An utility library that generates OARepo required data model files from a JSON specification file

Project description

OARepo model builder

A library and command-line tool to generate invenio model from a single model file.

CLI Usage

oarepo-compile-model model.yaml

will compile the model.yaml into the current directory. Options:

  --output-directory <dir> Output directory where the generated files will be
                           placed. Defaults to "."
  --package <name>         Package into which the model is generated.

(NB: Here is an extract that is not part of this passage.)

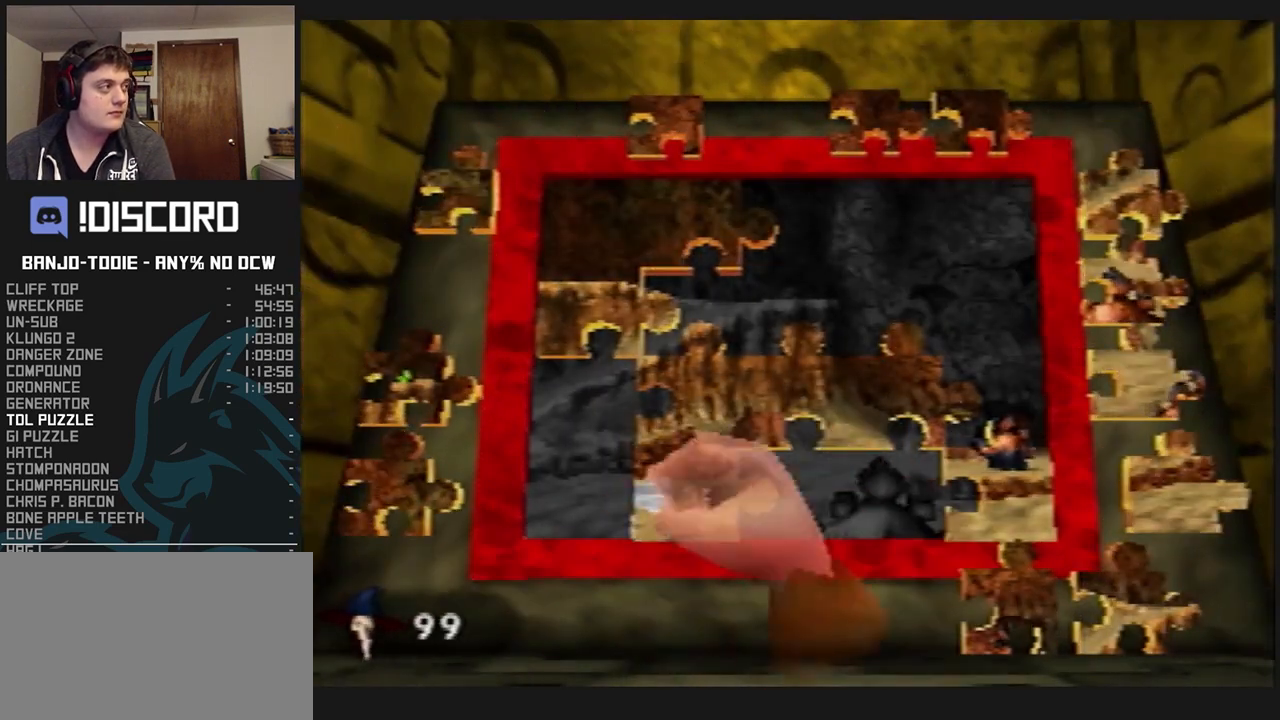
{"buttons": ["L1"], "left_stick": "up", "events": []}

If not
                           passed, the name of the current directory,
                           converted into python package name, is used.
  --set <name=value>       Overwrite option in the model file. 
                           Example --set settings.elasticsearch.keyword-ignore-above=20
  -v                       Increase the verbosity. This option can be used
                           multiple times.
  --config <filename>      Load a config file and replace parts of the model
                           with it. The config file can be a json, yaml or a
                           python file. If it is a python file, it is
                           evaluated with the current model stored in the
                           "oarepo_model" global variable and after the
                           evaluation all globals are set on the model.
  --isort / --skip-isort   Call isort on generated sources (default: yes)
  --black / --skip-black   Call black on generated sources (default: yes)

Model file structure

A model is a json/yaml file with the following structure:

settings:
  python:
  elasticsearch:
model:
  properties:
    title: { type: 'fulltext' }

There might be more sections (documentation etc.), but only the settings and model are currently processed.

settings section

The settings section might contain the following keys (default values below):

settings:
  package: basename(output dir) with '-' converted to '_'
  kebap-package: to_kebap(package)
  package-path: path to package as python Path instance
  schema-version: 1.0.0
  schema-name: { kebap-package }-{schema-version}.json
  schema-file: full path to generated json schema
  mapping-file: full path to generated mapping
  collection-url: camel_case(last component of package)

  processing-order: [ 'settings', '*', 'model' ]

  python:
    record-prefix: camel_case(last component of package)
    templates: { }   # overridden templates
    marshmallow:
      top-level-metadata: true
      mapping: { }

    record-prefix-snake: snake_case(record_prefix)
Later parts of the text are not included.